START Extracted entries
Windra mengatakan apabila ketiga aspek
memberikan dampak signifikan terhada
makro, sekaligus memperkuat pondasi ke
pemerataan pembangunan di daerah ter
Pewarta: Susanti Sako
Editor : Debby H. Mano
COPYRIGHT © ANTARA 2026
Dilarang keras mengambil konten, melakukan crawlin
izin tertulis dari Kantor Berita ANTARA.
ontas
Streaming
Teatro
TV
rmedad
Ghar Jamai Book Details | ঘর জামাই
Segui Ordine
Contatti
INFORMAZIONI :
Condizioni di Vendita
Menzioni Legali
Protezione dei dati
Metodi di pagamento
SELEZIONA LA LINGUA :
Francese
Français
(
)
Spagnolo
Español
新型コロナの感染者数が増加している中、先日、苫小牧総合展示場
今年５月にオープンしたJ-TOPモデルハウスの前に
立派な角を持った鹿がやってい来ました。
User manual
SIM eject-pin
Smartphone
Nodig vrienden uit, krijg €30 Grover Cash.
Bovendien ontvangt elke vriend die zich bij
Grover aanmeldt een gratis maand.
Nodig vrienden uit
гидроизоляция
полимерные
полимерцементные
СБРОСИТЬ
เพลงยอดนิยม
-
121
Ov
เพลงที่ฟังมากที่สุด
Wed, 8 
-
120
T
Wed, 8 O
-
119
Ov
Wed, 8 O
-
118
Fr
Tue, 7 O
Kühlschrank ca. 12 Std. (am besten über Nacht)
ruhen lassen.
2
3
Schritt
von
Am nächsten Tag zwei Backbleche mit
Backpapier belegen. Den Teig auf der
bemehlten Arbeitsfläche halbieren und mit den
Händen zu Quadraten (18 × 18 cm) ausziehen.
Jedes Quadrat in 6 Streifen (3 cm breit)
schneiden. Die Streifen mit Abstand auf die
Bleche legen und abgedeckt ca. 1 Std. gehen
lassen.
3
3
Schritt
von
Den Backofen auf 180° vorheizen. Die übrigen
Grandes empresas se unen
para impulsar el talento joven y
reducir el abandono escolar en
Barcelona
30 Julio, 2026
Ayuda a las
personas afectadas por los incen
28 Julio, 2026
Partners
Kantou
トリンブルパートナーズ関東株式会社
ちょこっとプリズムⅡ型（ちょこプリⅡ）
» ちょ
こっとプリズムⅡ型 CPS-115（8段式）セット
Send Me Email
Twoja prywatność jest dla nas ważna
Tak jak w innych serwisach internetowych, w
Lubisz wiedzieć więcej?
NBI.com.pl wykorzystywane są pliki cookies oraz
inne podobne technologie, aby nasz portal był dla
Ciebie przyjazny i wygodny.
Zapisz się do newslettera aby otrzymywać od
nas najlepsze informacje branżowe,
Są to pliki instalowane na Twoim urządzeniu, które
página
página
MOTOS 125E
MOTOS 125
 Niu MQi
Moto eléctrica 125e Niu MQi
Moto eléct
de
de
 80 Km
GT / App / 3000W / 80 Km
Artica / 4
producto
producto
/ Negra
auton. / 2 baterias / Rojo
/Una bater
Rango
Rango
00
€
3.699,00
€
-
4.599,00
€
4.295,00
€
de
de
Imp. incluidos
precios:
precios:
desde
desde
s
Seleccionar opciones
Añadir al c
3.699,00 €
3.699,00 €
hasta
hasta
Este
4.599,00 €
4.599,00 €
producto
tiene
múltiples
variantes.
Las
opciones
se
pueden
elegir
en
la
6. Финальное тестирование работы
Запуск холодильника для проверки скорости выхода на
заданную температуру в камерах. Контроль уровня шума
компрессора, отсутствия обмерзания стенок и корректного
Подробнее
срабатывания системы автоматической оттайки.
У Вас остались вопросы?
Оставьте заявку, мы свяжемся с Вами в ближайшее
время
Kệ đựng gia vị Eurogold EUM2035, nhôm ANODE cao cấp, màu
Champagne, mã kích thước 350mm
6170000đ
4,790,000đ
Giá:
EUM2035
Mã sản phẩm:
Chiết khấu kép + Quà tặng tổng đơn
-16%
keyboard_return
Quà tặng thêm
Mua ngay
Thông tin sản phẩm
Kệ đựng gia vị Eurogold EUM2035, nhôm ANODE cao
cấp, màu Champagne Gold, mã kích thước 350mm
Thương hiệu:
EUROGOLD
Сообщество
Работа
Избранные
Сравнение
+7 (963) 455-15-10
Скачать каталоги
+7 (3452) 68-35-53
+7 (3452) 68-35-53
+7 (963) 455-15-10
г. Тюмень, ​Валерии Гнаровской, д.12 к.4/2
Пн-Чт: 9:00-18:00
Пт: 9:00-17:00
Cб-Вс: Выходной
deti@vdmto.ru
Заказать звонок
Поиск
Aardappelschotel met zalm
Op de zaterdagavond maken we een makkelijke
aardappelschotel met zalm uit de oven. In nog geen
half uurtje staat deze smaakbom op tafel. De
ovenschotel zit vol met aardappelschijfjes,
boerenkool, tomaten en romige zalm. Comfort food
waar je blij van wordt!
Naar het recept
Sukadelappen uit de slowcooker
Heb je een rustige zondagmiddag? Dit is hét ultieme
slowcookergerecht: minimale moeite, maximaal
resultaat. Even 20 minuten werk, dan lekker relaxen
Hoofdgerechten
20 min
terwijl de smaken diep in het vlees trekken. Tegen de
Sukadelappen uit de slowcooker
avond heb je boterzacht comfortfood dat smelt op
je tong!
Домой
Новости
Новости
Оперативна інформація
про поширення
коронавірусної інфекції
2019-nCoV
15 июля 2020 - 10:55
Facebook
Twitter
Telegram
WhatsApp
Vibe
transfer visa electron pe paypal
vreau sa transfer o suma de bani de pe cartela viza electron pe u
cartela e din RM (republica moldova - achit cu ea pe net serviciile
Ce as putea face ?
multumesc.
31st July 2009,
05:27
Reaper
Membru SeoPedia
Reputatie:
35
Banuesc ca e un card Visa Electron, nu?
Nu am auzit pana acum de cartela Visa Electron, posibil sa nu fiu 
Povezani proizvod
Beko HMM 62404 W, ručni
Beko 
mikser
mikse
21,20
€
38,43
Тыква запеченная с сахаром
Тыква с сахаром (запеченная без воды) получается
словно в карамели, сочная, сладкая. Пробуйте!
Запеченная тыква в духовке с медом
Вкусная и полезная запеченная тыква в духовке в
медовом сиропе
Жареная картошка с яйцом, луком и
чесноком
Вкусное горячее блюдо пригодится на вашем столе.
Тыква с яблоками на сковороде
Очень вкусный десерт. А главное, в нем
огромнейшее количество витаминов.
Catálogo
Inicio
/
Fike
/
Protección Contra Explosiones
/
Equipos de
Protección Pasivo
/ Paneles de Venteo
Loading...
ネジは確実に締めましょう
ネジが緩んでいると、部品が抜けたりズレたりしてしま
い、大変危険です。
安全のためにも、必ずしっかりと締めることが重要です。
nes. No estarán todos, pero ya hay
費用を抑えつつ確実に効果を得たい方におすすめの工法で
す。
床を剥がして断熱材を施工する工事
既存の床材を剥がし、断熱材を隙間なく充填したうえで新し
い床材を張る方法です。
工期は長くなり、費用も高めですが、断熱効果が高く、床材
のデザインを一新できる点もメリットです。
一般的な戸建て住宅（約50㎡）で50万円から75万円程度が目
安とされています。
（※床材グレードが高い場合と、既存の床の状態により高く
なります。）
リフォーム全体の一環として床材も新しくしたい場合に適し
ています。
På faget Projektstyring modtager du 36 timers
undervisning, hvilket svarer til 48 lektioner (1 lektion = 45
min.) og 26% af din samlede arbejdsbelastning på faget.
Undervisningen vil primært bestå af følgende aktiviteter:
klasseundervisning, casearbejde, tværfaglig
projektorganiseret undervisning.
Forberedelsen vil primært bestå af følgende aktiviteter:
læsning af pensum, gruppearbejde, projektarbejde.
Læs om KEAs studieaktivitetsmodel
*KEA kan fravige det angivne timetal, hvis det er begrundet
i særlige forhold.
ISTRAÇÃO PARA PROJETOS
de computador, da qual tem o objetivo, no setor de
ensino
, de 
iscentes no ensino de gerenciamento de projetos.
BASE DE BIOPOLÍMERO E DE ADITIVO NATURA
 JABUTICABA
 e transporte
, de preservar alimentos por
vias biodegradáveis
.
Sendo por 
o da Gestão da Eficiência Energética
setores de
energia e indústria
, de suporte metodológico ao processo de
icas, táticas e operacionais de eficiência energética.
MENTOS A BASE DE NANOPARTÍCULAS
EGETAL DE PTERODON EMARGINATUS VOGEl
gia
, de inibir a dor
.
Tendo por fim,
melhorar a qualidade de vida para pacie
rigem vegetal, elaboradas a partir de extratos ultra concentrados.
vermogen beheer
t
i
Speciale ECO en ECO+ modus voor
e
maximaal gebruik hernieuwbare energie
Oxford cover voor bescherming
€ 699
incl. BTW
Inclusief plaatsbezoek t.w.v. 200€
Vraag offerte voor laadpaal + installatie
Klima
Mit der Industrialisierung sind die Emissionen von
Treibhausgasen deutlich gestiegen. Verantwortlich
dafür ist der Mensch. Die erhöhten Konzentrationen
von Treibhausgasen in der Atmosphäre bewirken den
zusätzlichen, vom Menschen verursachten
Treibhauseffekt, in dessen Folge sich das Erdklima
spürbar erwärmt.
END Extracted entries
§ What is needed: The answer must be the number of lines in the records where the string "Nodig" is found, stated alone.

§ Result of this task: 2